#### FRAGMENTO DEL DOCUMENTO
Opinión


27/06/21

Javier Domenech

  1. Malos momentos para llamarse Domenech

    Una de las consecuencias, que surgirán tras los indultos concedidos a quienes intentaron un golpe de Estado para independizar Cataluña es que se pondrá en tela de juicio todo el sistema de la Justicia española ante Europa y nuestro país quedará marcado como un lugar donde las leyes pueden ser injustas y su cumplimiento se cambia en función de los intereses del gobierno de turno.

    Desde hace años España, es solo una identificación geográfica, se ha desprendido de su historia, renegado de su cultura, cuestionado su esencia nacional y cada vez se parece más a aquellos países surgidos tras la desintegración de Yugoslavia, en un afán de crear nuevas naciones de histórica inexistencia, amparadas en idiomas locales o intereses de partidos políticos dirigidos por alocados irresponsables.

    Conceder un indulto que no ha sido solicitado y sin que exista señal de arrepentimiento alguno, sino la arrogancia de volver a cometer el mismo delito, supone cuestionar la seriedad de la Justicia española, desde el Tribunal Supremo al Constitucional y dar la razón a quienes pretenden la independencia de Cataluña para someterse a futuros chantajes. Desde los miembros de su parlamento, hasta los presos ahora indultados, desde el huído Puigdemont y su corte, hasta  quienes destrozan la convivencia en las calles o avivan desde los medios de comunicación el sentimiento antiespañol.  ¿Con qué bases se va a hacer frente a cualquier nuevo desafío de ruptura constitucional?. ¿Cómo resolver el acoso al que se ven sometidos los catalanes que se consideran tan españoles como cualquier otro compatriota?. ¿De qué han servido las inversiones millonarias realizadas a costa de otras regiones de España intentando calmar las ansias independentistas?. ¿En qué lugar queda una Corona que comprometió con sus palabras y presencia la integridad de la nación española?. ¿Qué valor tiene el sentir de los millones de españoles que, con independencia de sus ideologías, consideran los indultos otorgados como una burla al sentido común y a los sentimientos nacionales?. Se ha tomado una decisión no solo errónea sino que fomentará las razones de quienes pretendan lo mismo en otras zonas de España y de aquellos grupos que cuestionan la Constitución española, amparados en una exigua mayoría parlamentaria solo  sostenida por el apoyo de independentistas, herederos de los terroristas que causaron casi mil muertos, comunistas y grupos antisistema.

#### EL PROBLEMA
Según la columna de opinión sobre los indultos, ¿a qué países se parece cada vez más España?

#### DATOS SIN PROCESAR
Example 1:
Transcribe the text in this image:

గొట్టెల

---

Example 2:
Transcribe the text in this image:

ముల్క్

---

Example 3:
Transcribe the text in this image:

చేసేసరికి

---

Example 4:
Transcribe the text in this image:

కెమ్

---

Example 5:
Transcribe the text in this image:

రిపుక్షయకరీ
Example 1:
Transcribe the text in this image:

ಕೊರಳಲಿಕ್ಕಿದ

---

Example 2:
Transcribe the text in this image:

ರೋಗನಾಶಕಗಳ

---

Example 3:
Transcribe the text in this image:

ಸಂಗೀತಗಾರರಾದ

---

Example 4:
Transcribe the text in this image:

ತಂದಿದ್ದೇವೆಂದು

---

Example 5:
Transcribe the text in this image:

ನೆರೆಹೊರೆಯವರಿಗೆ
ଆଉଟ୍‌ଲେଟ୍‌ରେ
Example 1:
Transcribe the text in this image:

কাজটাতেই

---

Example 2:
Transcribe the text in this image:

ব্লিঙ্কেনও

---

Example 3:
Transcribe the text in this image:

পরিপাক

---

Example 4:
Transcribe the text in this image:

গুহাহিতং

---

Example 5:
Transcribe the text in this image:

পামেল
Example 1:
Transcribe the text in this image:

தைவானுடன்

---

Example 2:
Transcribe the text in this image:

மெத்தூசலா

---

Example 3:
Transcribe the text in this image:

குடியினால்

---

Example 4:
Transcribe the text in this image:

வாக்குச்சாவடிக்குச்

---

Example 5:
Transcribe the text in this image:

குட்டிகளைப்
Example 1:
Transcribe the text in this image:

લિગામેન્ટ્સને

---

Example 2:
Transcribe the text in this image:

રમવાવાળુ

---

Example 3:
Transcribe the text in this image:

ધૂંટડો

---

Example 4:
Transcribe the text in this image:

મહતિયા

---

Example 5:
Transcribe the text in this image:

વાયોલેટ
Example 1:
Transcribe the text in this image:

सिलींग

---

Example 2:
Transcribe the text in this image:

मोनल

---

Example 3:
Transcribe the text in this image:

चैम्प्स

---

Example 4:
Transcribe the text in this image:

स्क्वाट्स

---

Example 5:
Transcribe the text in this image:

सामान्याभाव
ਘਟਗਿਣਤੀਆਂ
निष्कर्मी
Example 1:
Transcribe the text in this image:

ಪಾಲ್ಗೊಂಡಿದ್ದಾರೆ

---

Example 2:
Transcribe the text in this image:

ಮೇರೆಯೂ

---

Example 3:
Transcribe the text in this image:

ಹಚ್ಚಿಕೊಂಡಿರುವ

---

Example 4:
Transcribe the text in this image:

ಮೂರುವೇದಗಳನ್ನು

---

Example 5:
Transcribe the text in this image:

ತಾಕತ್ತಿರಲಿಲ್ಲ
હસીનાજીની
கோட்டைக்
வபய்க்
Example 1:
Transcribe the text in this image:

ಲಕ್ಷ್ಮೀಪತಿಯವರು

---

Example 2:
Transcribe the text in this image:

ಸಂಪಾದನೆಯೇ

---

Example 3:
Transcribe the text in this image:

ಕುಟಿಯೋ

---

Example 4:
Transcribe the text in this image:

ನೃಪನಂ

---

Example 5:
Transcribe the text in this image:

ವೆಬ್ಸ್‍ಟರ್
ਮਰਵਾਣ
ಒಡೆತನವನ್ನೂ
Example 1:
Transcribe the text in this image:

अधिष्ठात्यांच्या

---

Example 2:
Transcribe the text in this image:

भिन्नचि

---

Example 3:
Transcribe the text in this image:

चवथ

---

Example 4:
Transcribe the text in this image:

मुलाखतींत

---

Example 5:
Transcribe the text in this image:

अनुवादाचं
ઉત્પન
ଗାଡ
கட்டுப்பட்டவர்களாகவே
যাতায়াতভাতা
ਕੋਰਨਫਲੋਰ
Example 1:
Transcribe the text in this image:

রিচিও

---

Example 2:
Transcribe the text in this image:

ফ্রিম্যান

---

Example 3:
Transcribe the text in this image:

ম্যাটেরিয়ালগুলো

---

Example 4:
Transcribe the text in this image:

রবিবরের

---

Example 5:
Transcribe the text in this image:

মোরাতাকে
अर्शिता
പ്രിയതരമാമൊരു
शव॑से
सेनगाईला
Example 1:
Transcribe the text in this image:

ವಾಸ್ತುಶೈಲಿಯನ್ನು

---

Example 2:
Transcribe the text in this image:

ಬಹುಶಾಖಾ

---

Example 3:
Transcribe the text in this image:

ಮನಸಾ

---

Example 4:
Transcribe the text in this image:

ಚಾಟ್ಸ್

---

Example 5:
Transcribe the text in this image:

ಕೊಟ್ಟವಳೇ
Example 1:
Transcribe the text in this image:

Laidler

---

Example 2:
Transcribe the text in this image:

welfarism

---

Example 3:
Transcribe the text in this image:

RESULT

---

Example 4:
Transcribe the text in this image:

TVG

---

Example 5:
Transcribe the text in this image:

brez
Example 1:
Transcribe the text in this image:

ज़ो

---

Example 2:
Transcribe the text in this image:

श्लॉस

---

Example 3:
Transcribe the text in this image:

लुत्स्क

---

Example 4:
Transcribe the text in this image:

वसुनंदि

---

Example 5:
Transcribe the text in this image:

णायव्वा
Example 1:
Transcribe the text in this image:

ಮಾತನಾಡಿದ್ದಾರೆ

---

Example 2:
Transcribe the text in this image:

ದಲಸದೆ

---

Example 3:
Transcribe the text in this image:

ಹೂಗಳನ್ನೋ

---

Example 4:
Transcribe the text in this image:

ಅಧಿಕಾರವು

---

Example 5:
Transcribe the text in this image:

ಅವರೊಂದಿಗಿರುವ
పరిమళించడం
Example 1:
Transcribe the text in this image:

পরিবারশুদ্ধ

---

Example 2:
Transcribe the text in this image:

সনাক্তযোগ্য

#### RESPUESTA
A los países surgidos tras la desintegración de Yugoslavia.